Tuesday, September 25, 2012

Capitalism, Discrimination, and Affirmative Action, oh my!


Although he would grit his teeth, dig his feet into the ground, and ultimately hate it, Milton Friedman would have to agree that, based on his logic, Affirmative action laws are justified.  In the chapter entitled ‘Capitalism and Discrimination,’ in his book Capitalism and Freedom, Friedman makes the argument that Fair employment practices in legislation, right to work laws, and mandatory desegregation in schools actually interfere with a free market that, if left to its own devices, allows for decreased discrimination over time. To explain this, Friedman uses an example of a grocery store owner being forced by law to hire a black man to work as one of his store clerks instead of a white man. This grocery store is in a community of people who are opposed to being waited on by a black clerk. The community’s aversion to black clerks could hurt the grocery store owner’s business, or even lead to the store being shut down. By hiring a white clerk in this community, the grocery store owner is simply “producing the services for the consumers that the consumers are willing to pay for” (112). Friedman continues, claiming that the grocery store owner is not harming the black clerk because the type of harm suffered by the black clerk is negative harm, and thus justifiable because it occurs when two individuals are unable to find mutually acceptable contracts. Friedman gives the example of  “a community at large has a preference for blues singers rather than opera singers.” The community is increasing the economic well being of the blues singer relative to the opera singer (113).
Now let’s look at the Affirmative action we see in today’s society. To do this, I will specifically apply Friedman’s argument to one of the more recent Supreme Court cases concerning affirmative action that was decided in 2003. In Grutter v. Bollinger, the Supreme Court upheld the University of Michigan Law School’s affirmative action admission policy. Grutter claimed that the Law School was using race as a predominant factor, giving applicants belonging to certain minority groups a significantly greater chance of admission than students with similar credentials from disfavored racial groups; and that respondents had no compelling interest to justify that use of race.

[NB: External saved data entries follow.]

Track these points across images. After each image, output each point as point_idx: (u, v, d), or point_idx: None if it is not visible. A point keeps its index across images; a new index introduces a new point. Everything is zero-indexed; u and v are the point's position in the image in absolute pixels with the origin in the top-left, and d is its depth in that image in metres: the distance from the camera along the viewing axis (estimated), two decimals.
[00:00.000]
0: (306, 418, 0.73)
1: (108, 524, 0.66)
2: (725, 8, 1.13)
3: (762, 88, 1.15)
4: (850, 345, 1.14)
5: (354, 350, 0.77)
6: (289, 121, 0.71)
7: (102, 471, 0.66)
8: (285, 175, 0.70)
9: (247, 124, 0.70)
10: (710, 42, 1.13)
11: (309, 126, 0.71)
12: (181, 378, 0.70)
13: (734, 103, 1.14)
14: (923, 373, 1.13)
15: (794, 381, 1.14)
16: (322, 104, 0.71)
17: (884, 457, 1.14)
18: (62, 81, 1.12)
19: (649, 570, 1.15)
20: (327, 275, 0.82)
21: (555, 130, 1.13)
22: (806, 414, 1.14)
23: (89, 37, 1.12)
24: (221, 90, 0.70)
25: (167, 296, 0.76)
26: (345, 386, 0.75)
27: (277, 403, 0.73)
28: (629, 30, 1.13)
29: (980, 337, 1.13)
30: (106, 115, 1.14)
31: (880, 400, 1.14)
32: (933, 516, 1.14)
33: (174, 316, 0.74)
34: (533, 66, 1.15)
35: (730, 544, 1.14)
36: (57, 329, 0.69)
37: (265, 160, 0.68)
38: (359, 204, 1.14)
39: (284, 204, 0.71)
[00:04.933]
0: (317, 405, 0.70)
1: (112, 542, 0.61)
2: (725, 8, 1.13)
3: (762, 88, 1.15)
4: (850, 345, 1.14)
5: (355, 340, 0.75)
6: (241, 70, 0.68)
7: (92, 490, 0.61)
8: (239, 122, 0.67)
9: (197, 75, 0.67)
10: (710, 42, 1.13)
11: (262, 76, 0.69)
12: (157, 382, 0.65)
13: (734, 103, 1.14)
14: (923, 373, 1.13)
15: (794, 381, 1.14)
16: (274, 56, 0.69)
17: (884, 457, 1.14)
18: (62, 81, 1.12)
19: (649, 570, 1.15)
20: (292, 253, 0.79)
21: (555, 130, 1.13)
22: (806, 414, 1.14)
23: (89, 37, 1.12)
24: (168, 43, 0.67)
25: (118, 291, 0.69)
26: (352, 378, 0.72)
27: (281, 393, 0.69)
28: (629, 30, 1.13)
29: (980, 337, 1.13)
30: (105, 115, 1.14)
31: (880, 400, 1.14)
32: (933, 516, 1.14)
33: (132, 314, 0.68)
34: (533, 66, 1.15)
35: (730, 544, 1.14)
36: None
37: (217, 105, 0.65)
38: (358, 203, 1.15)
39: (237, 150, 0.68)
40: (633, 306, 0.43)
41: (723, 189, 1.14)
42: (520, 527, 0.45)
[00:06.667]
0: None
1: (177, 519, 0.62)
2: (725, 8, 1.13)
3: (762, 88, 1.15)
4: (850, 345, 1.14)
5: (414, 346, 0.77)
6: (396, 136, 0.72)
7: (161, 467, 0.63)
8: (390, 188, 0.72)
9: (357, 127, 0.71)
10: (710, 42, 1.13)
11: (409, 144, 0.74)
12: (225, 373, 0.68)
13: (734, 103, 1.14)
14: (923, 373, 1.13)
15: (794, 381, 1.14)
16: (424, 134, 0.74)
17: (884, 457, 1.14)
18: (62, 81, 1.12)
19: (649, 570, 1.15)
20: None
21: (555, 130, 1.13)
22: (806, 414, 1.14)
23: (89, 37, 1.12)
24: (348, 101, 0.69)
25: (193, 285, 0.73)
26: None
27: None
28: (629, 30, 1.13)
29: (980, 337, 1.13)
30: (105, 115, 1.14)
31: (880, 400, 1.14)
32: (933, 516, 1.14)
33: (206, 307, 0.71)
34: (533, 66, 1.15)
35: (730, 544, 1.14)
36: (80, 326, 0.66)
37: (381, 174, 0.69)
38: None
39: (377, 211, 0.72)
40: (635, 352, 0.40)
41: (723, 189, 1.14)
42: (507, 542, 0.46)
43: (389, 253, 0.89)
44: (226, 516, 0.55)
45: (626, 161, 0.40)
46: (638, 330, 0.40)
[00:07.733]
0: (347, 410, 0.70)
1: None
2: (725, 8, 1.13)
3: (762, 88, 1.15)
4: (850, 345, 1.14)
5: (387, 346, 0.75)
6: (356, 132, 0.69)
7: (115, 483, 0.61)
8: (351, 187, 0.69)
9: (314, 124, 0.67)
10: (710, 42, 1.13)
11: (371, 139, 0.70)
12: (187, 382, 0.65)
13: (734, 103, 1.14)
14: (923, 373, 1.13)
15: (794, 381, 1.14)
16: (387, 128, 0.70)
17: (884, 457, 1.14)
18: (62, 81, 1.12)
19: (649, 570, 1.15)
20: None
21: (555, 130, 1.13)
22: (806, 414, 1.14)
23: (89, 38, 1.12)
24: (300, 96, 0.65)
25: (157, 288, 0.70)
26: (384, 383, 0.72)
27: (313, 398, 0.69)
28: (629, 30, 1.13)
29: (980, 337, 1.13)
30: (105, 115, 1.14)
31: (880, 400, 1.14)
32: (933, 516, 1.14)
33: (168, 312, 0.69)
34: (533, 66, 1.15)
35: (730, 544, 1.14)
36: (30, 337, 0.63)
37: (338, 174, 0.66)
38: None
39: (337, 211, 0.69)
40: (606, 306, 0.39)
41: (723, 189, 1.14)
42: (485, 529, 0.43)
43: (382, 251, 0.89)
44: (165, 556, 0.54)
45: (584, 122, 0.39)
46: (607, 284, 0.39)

However, Friedman’s logic in ‘Capitalism and Discrimination’ chapter give the University of Michigan Law School a very compelling reason, and justify its actions. The University of Michigan Law School is similar an employer choosing which employee to hire. Like the employer hiring the white clerk instead of black clerk in Friedman’s example, the Law School needs to admit students who will make it the most profit; using race as a factor in considering whether or not to admit a student helps the School create diversity, a characteristic that is becoming a more and more important selling factor when colleges advertise to the community of students and alumni that ‘consume’ its goods through tuition and donations. Essentially, allowing Affirmative action in the University admissions process allows Universities to meet the demands of the community that gives them profit.  Moreover, just as community members can decide to buy from a different grocery store that does not hire black clerks as stated in the above example, students can simply apply to a law school that does not factor race into their admissions process. This is likewise similar to Freidman’s proposed voucher system in the sense that if enough students decide to apply to other Law Schools instead of University of Michigan because of their affirmative action policy, the University of Michigan will change their admission evaluation process. This system, as it stands, works as the market does by permitting cooperation (not interfering with the contracts individuals are entering into) without conformity.
This justification of Affirmative action is likewise supported by a study conducted in the 1990's by Harry J. Holzer, a professor of public policy at Georgetown University, and David B. Neumark, a professor of economics at Michigan State on the economic impact of Affirmative action policies. Their research showed that affirmative action might actually help fine-tune the labor market (in our case the market for students as well) because it increases the use of recruitment and screening procedures for job applicants. In a working paper released by the professors in1999, they concluded that ''the empirical case against affirmative action on the grounds of efficiency is weak at best.'' The study also noted that while unfavored majority races might have missed opportunities to work or learn as a result of affirmative action, this occurred because colleges and companies have begun to value the potential of minorities and women more accurately, meaning economic efficiency is attained.